== 抜粋

公立福生病院では腎臓病患者の女性が人工透析を中止して2019年8月に死亡した。公立福生病院透析中止死亡事件裁判の原告代理人弁護士は「医師が透析の中止を提案し、実際に中止した」と指摘する(「透析中止で女性死亡 遺族が福生病院を提訴」産経新聞2019年10月17日)。これを裏付ける記述が「平成29年度 公立福生病院 病院指標」にある。
「平成29年度 公立福生病院 病院指標」の「診断群分類別患者数等」「腎センター」には「腎不全に対する代替療法は非導入、血液透析、網膜透析、移植の4つの選択を提示し、患者とその家族に決定していただくように行っています」と書かれている。病院側から非導入の選択肢を提示するとある。
非導入を治療法に挙げることが信じ難い。非導入は透析や移植をしないことが治療法と言えるのか。透析が必要な人が透析をしないことは死を意味する。その死は安楽なものではない。腎機能が低下すると水分・塩分の排泄ができなくなり、肺に水が溜まって呼吸困難に陥る。老廃物が体に溜まることで、ひどい吐き気を催したり、意識障害を起こしたりすることになる。

====
== 提供資料

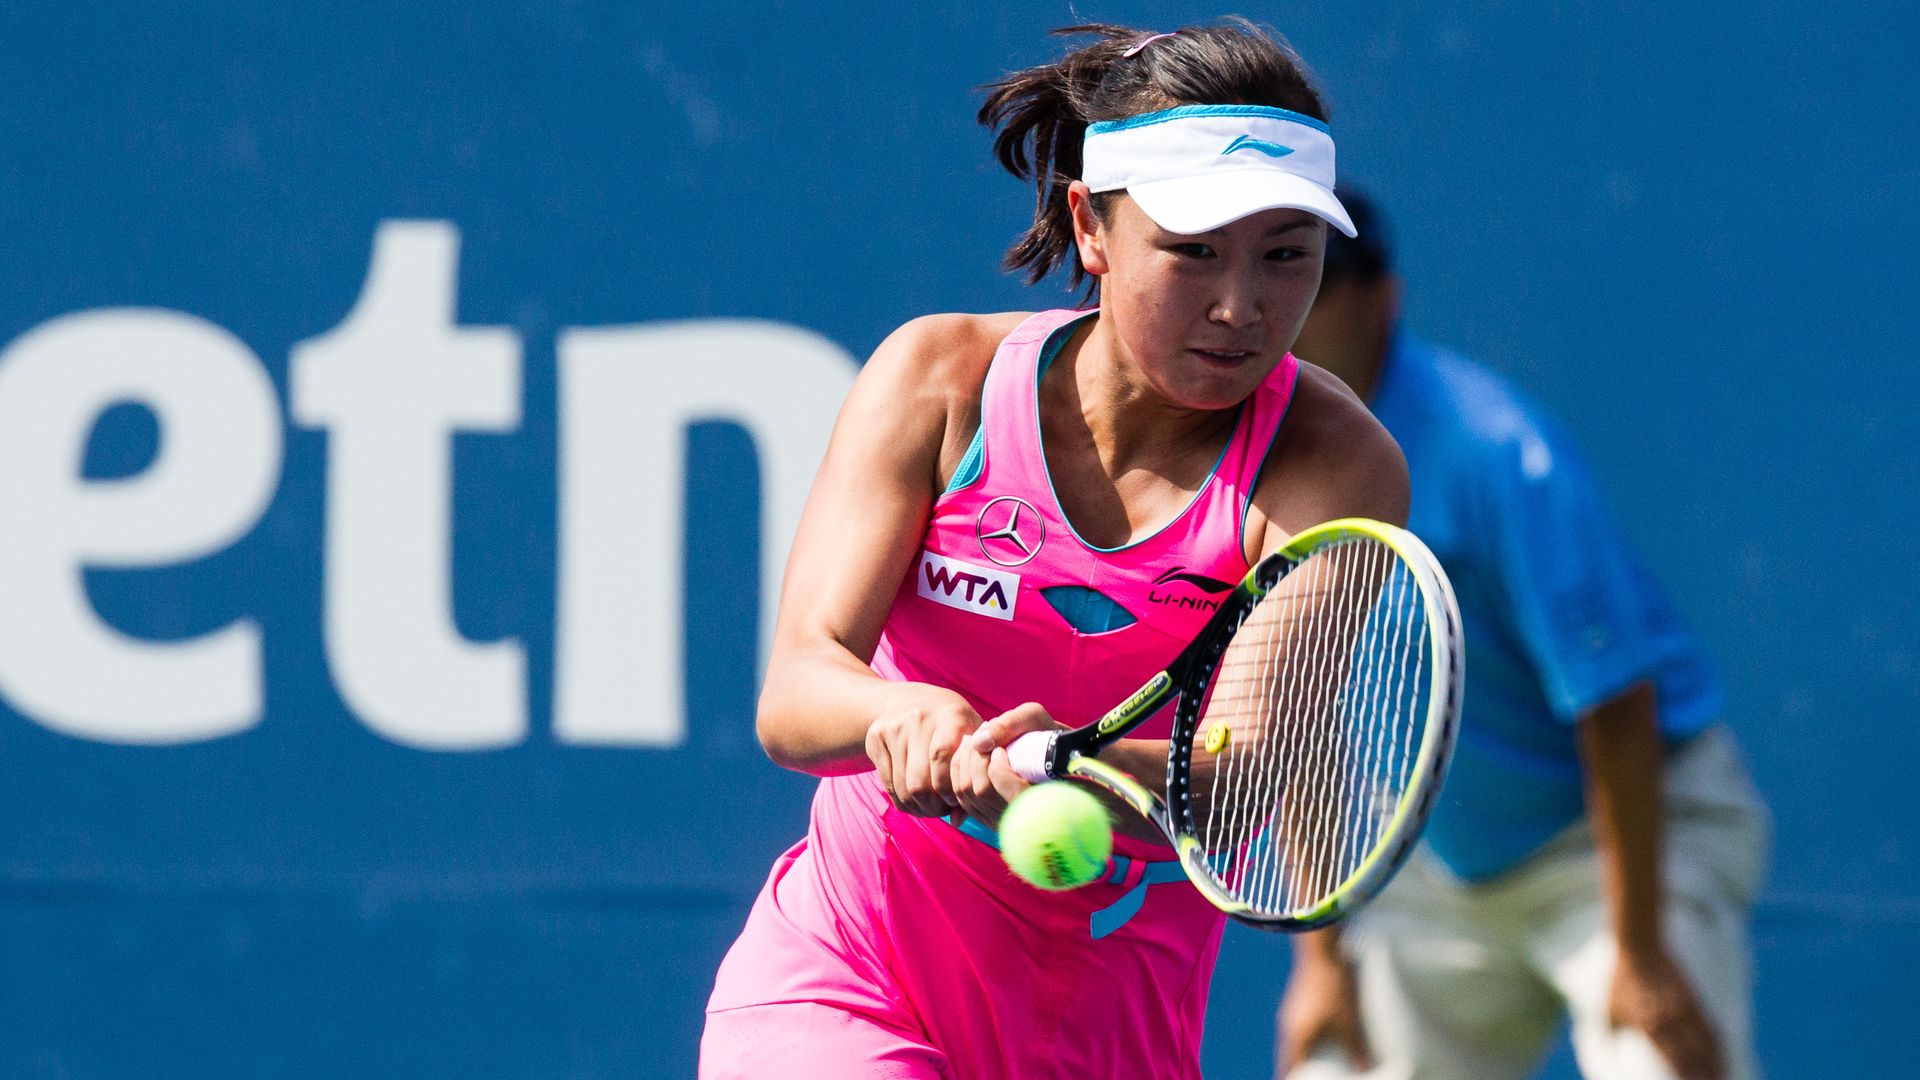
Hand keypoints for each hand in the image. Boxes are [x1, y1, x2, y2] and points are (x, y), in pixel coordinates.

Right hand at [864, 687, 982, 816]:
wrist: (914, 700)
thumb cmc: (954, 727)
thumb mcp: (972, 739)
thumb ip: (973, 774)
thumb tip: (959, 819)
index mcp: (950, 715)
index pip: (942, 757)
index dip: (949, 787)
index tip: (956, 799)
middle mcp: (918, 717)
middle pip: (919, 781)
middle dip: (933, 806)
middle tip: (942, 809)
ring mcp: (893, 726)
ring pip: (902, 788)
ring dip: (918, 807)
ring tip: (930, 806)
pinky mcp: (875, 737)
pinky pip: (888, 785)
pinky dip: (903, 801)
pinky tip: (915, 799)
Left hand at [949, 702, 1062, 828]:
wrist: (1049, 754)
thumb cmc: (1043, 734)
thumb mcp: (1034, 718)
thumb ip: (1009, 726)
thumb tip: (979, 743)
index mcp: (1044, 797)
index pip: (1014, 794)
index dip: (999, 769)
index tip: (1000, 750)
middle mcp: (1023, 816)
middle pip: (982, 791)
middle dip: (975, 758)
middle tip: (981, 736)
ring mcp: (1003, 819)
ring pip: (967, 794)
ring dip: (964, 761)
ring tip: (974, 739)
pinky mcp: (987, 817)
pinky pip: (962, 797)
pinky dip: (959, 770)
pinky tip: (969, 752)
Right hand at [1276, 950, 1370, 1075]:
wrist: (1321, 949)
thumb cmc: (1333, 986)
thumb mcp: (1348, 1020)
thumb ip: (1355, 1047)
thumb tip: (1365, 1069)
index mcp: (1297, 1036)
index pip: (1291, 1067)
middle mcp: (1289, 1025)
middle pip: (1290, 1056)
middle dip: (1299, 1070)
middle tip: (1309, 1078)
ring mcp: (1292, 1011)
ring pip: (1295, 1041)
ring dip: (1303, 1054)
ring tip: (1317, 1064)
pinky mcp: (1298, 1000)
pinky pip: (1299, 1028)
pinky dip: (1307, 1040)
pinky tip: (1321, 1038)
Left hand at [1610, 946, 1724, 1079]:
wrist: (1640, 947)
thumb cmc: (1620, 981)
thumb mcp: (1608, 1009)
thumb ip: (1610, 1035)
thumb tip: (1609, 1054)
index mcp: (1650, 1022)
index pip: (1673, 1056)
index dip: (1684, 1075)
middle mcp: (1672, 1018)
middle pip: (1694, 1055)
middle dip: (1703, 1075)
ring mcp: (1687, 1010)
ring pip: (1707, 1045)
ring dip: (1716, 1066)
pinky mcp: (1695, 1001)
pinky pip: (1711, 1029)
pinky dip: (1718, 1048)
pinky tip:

====

課題の指示: 透析中止をめぐる抜粋のうち、「非導入を治療法に挙げることが」から「を起こしたりすることになる。」までを一字も変えずに書き写せ。

解答:
非導入を治療法に挙げることが信じ難い。非導入は透析や移植をしないことが治療法と言えるのか。透析が必要な人が透析をしないことは死を意味する。その死は安楽なものではない。腎機能が低下すると水分・塩分の排泄ができなくなり、肺に水が溜まって呼吸困難に陥る。老廃物が体に溜まることで、ひどい吐き気を催したり、意識障害を起こしたりすることになる。